7. L'exécution de la présente ordonnance implique que le préfet procède au réexamen de la situation de Mme B dans un délai d'un mois à compter de la notification de la présente ordonnance et lui délivre sans délai un document provisoire de séjour l'autorisant à travailler, jusqu'à l'intervention d'une décision. Il n'y a pas lieu, en revanche, de prononcer une astreinte.

Sur les frais d'instance :

8. Mme B ayant été provisoirement admise au bénéfice de l'aide juridictionnelle, son conseil peut se prévaloir des dispositions de l'article 37 de la loi du 10 juillet 1991 et de l'article L. 761-1 du code de justice administrative. Il y a lieu, dans les circonstances de l'espèce, sous réserve que Me Gerin, renonce à percevoir la somme correspondant à la part contributive de l'Etat et sous réserve de l'admission définitive de sa cliente à l'aide juridictionnelle, de mettre à la charge de l'Etat le versement à Me Gerin de la somme de 900 euros. Si Mme B n'est pas admise définitivement à l'aide juridictionnelle ou si elle renonce à demander l'aide juridictionnelle, la même somme est mise à la charge de l'Etat en application de l'article L. 761-1 du code de justice administrative à verser à Mme B.

O R D O N N E :

Article 1er : Mme B est admise, à titre provisoire, au bénéfice de l'aide juridictionnelle.

Article 2 : L'exécution de la décision implicite du préfet de l'Isère est suspendue.

Article 3 : Il est enjoint au préfet de l'Isère de réexaminer la situation de Mme B dans un délai d'un mois et de lui délivrer, sans délai, un document provisoire de séjour l'autorisant à travailler jusqu'à l'intervention d'une décision.

Article 4 : L'Etat versera à Me Gerin, avocat de Mme B, une somme de 900 euros en application des dispositions des articles L. 761-1 du code de justice administrative et 37 de la loi du 10 juillet 1991 relative à l'aide juridique, sous réserve que celui-ci renonce à percevoir la somme correspondant à la part contributive de l'Etat à l'aide juridictionnelle. Si Mme B n'est pas admis définitivement à l'aide juridictionnelle ou s'il renonce à demander l'aide juridictionnelle, la même somme est mise à la charge de l'Etat en application de l'article L. 761-1 du code de justice administrative à verser à Mme B.

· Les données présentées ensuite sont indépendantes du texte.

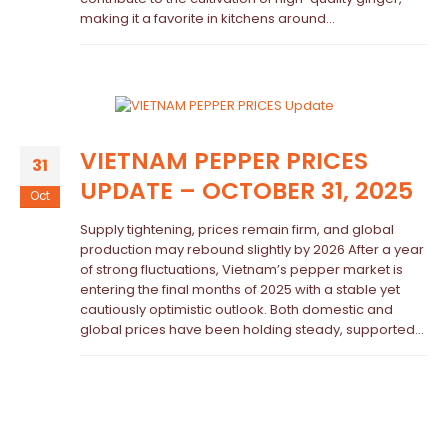
making it a favorite in kitchens around...
VIETNAM PEPPER PRICES
31
UPDATE – OCTOBER 31, 2025
Oct
Supply tightening, prices remain firm, and global
production may rebound slightly by 2026 After a year
of strong fluctuations, Vietnam’s pepper market is
entering the final months of 2025 with a stable yet
cautiously optimistic outlook. Both domestic and
global prices have been holding steady, supported...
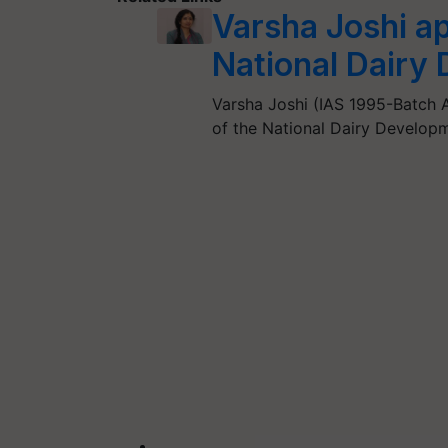
Varsha Joshi a
National Dairy
Varsha Joshi (IAS 1995-Batch
of the National Dairy Develop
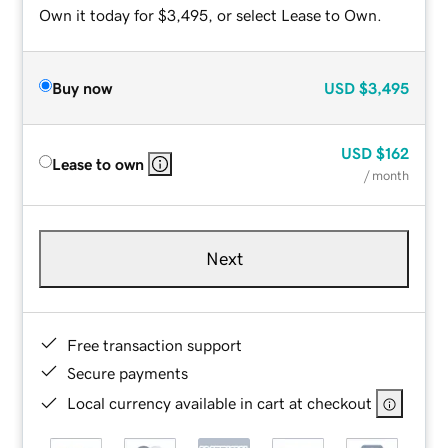
Own it today for $3,495, or select Lease to Own.
Buy now
USD
$3,495
USD
$162
Lease to own
/ month
Next
Free transaction support
Secure payments
Local currency available in cart at checkout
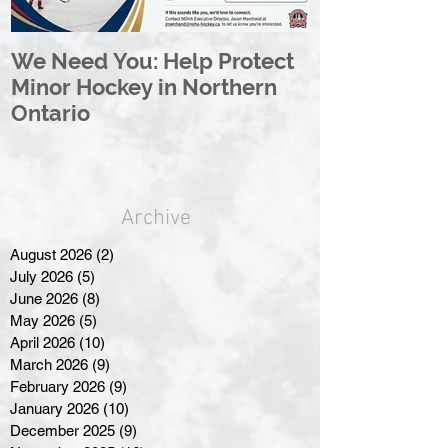
We Need You: Help Protect
Great North 
Minor Hockey in Northern
League Rebr
Ontario
Great North
Archive
August 2026
(2)
2 posts
July 2026
(5)
5 posts
June 2026
(8)
8 posts
May 2026
(5)
5 posts
April 2026
(10)
10 posts
March 2026
(9)
9 posts
February 2026
(9)
9 posts
January 2026
(10)
10 posts
December 2025
(9)
9 posts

Article 5 : Le surplus des conclusions de la requête est rejeté.

Article 6 : La présente ordonnance sera notifiée à Mme A B, à Me Gerin et au ministre de l'intérieur et des Outre-mers.

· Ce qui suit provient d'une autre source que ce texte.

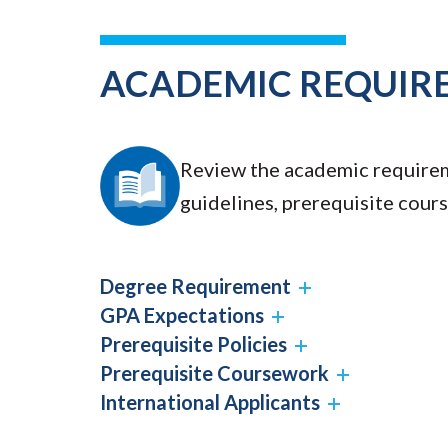
ACADEMIC REQUIR
Review the academic requirem
guidelines, prerequisite cour
Degree Requirement
GPA Expectations
Prerequisite Policies
Prerequisite Coursework
International Applicants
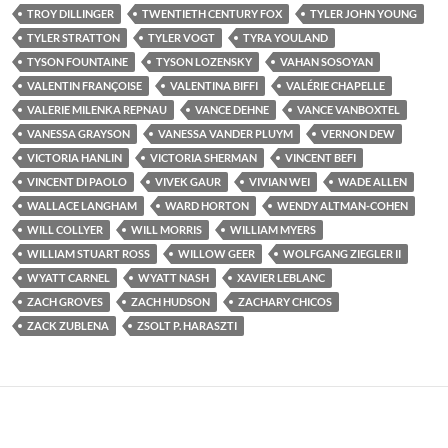
TROY DILLINGER
TWENTIETH CENTURY FOX
TYLER JOHN YOUNG
TYLER STRATTON
TYLER VOGT
TYRA YOULAND
TYSON FOUNTAINE
TYSON LOZENSKY
VAHAN SOSOYAN
VALENTIN FRANÇOISE
VALENTINA BIFFI
VALÉRIE CHAPELLE
VALERIE MILENKA REPNAU
VANCE DEHNE
VANCE VANBOXTEL
VANESSA GRAYSON
VANESSA VANDER PLUYM
VERNON DEW
VICTORIA HANLIN
VICTORIA SHERMAN
VINCENT BEFI
VINCENT DI PAOLO
VIVEK GAUR
VIVIAN WEI
WADE ALLEN
WALLACE LANGHAM
WARD HORTON
WENDY ALTMAN-COHEN
WILL COLLYER
WILL MORRIS
WILLIAM MYERS
WILLIAM STUART ROSS
WILLOW GEER
WOLFGANG ZIEGLER II
WYATT CARNEL
WYATT NASH
XAVIER LEBLANC
ZACH GROVES
ZACH HUDSON
ZACHARY CHICOS
ZACK ZUBLENA
ZSOLT P. HARASZTI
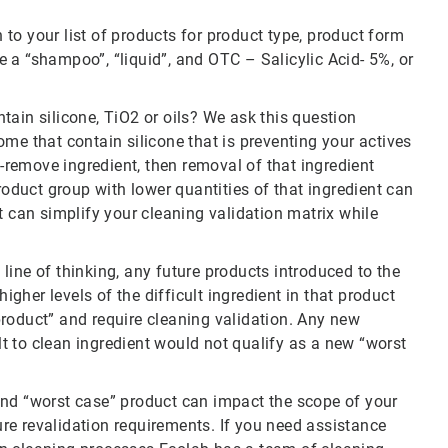
to your list of products for product type, product form
 a “shampoo”, “liquid”, and OTC – Salicylic Acid- 5%, or
ontain silicone, TiO2 or oils? We ask this question
me that contain silicone that is preventing your actives
o-remove ingredient, then removal of that ingredient
roduct group with lower quantities of that ingredient can
t can simplify your cleaning validation matrix while
e line of thinking, any future products introduced to the
higher levels of the difficult ingredient in that product
roduct” and require cleaning validation. Any new
ult to clean ingredient would not qualify as a new “worst
and “worst case” product can impact the scope of your
ture revalidation requirements. If you need assistance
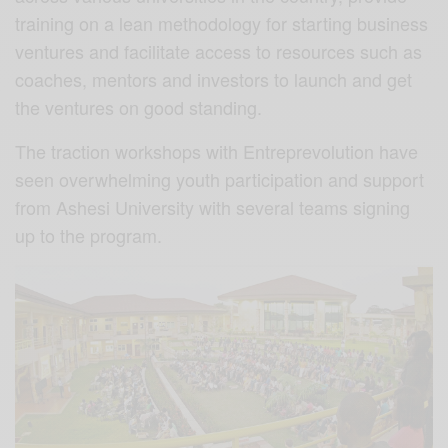
training on a lean methodology for starting business
ventures and facilitate access to resources such as
coaches, mentors and investors to launch and get
the ventures on good standing.
The traction workshops with Entreprevolution have
seen overwhelming youth participation and support
from Ashesi University with several teams signing
up to the program.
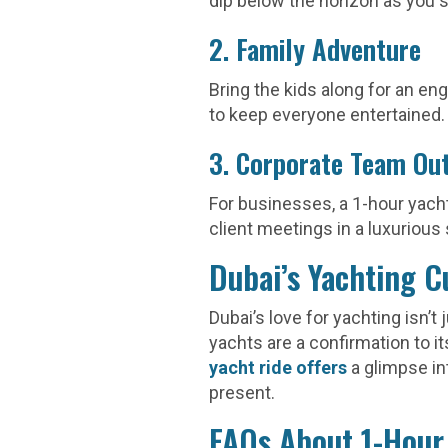
dip below the horizon as you 
2. Family Adventure
Bring the kids along for an eng
to keep everyone entertained.
3. Corporate Team Ou
For businesses, a 1-hour yacht
client meetings in a luxurious 
Dubai’s Yachting C
Dubai’s love for yachting isn’t
yachts are a confirmation to it
yacht ride offers
a glimpse i
present.
FAQs About 1-Hour 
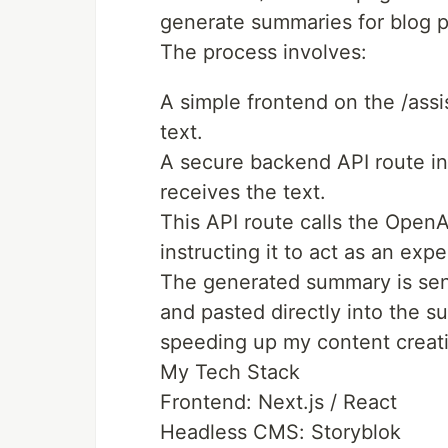
generate summaries for blog p
The process involves:
A simple frontend on the /assi
text.
A secure backend API route in
receives the text.
This API route calls the Open
instructing it to act as an expe
The generated summary is sent
and pasted directly into the s
speeding up my content creat
My Tech Stack
Frontend: Next.js / React
Headless CMS: Storyblok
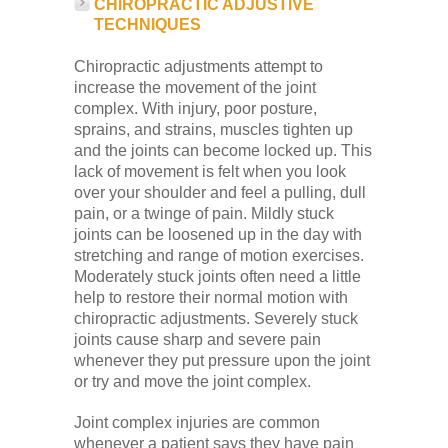
CHIROPRACTIC ADJUSTIVE
TECHNIQUES
Chiropractic adjustments attempt to
increase the movement of the joint
complex. With injury, poor posture,
sprains, and strains, muscles tighten up
and the joints can become locked up. This
lack of movement is felt when you look
over your shoulder and feel a pulling, dull
pain, or a twinge of pain. Mildly stuck
joints can be loosened up in the day with
stretching and range of motion exercises.
Moderately stuck joints often need a little
help to restore their normal motion with
chiropractic adjustments. Severely stuck
joints cause sharp and severe pain
whenever they put pressure upon the joint
or try and move the joint complex.
Joint complex injuries are common
whenever a patient says they have pain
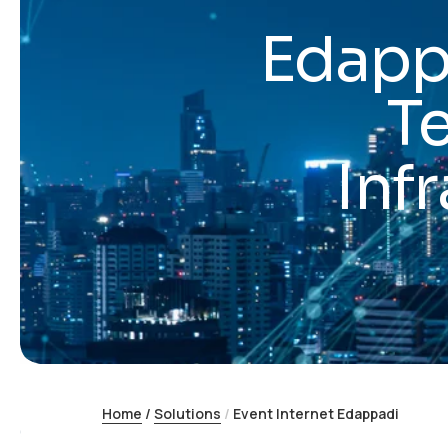
Edappa
T
Inf
Home
/
Solutions
/
Event Internet Edappadi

Copie en sera adressée au préfet de l'Isère.

Fait à Grenoble, le 31 juillet 2024.

La juge des référés,

A. COUTAREL

La République mande et ordonne au ministre de l'intérieur et des Outre-mer, en ce qui le concerne ou à tous commissaires de justice à ce requis en ce qui concerne les voies de droit commun contre les parties privées, de pourvoir à l'exécution de la présente décision.